Could the last three months of fiscal 2009 be that much better than the first nine? The state's own economic forecast says that the economic free fall has ended, and that the numbers show "hints of improvement." And in six of the past seven years, the April-to-June revenues were better than the January-to-March numbers, compared to the December forecast. There is reason to hope that revenues won't be worse than the forecast.
The General Assembly will use the forecast beyond 2009 to write the budgets for fiscal years 2010 and probably 2011. We usually budget for two years at a time.

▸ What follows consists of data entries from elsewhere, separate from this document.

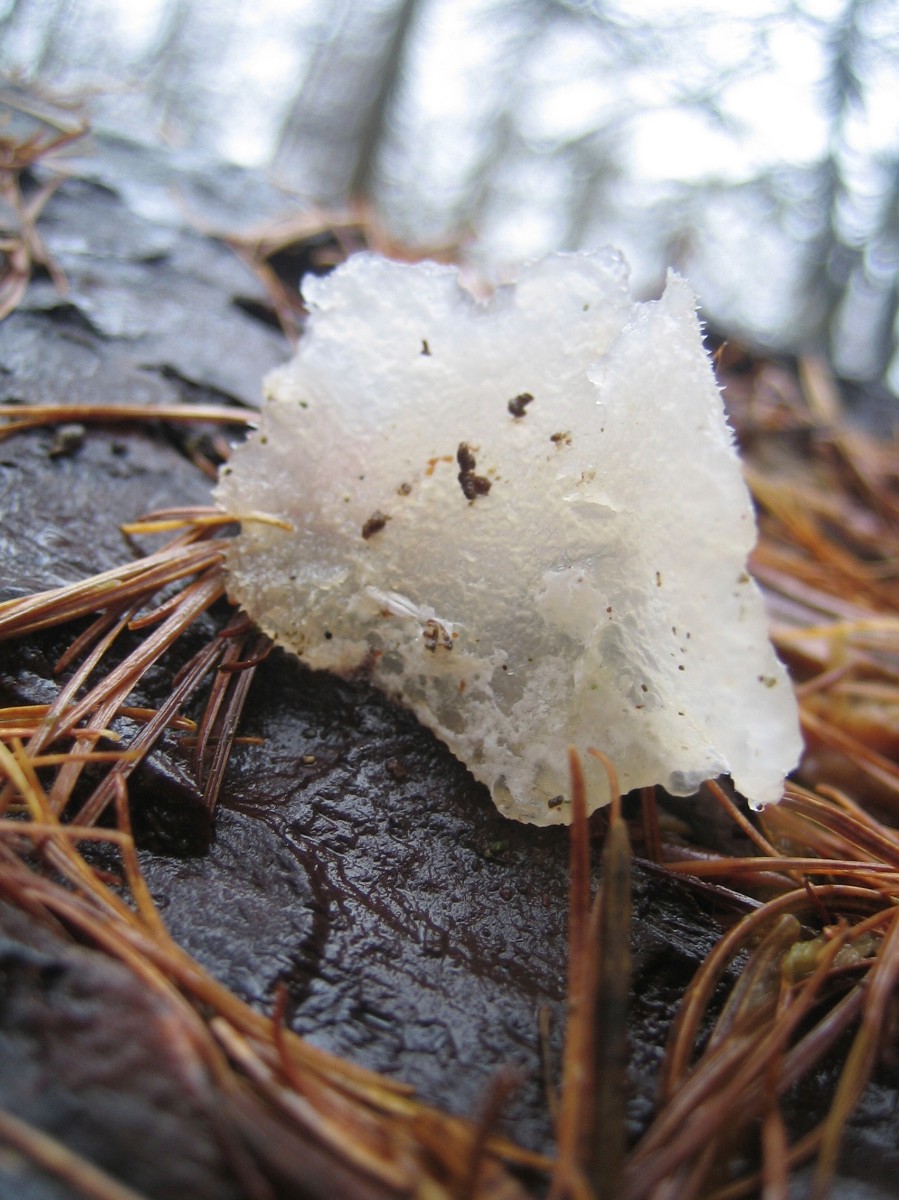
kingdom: Fungi
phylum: Basidiomycota
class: Agaricomycetes
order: Auriculariales
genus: Pseudohydnum
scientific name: Pseudohydnum gelatinosum
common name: bævretand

What can the budget-makers do with the forecast revenue? Let's look at some scenarios. Suppose we tried to pay for "business as usual," meaning 2010 and 2011 spending would rise by the average increase over the last 10 years—about 3.5 percent per year—with the effects of the March 2008 property tax reforms added in.
We couldn't do it. It's not even close. Revenues fall short of spending by about $2.2 billion for the two years. Since we'll start fiscal 2010 with balances of $1.4 billion at best, we haven't got the funds to operate state government as we normally would.
But what about the federal stimulus money? Some of it could be dropped into the budget to shore up revenues. In particular, the federal government will increase the share it pays of the Medicaid program, which will reduce Indiana's share by about $1.4 billion. And, there is another one billion dollars for "fiscal stabilization," meant to help state governments avoid spending cuts and tax increases.
Suppose we add this $2.4 billion stimulus to the 2009-2011 budgets. Then we could support business as usual. Revenues would fall short of spending by about $300 million in 2010 and 2011, but we'll probably have enough balances to cover that.
As the governor has pointed out, however, if we spend that much, what happens in 2012 and 2013, when the federal money disappears? It looks like state revenues would have to grow by more than 6 percent a year in the 2012-2013 biennium to continue business as usual. Sometimes in the past, revenue has grown that fast, but that seems pretty far-fetched coming out of this deep recession. If revenues grow a modest 3 percent for those two years, we'd fall short of business-as-usual spending growth by more than a billion dollars a year. We couldn't do it.
We can take the pain now and restrict spending for 2010-11. Or, we can take the pain later and restrict spending for 2012-13. Perhaps the General Assembly will decide to spread it over four years, taking a little pain now and a little pain later.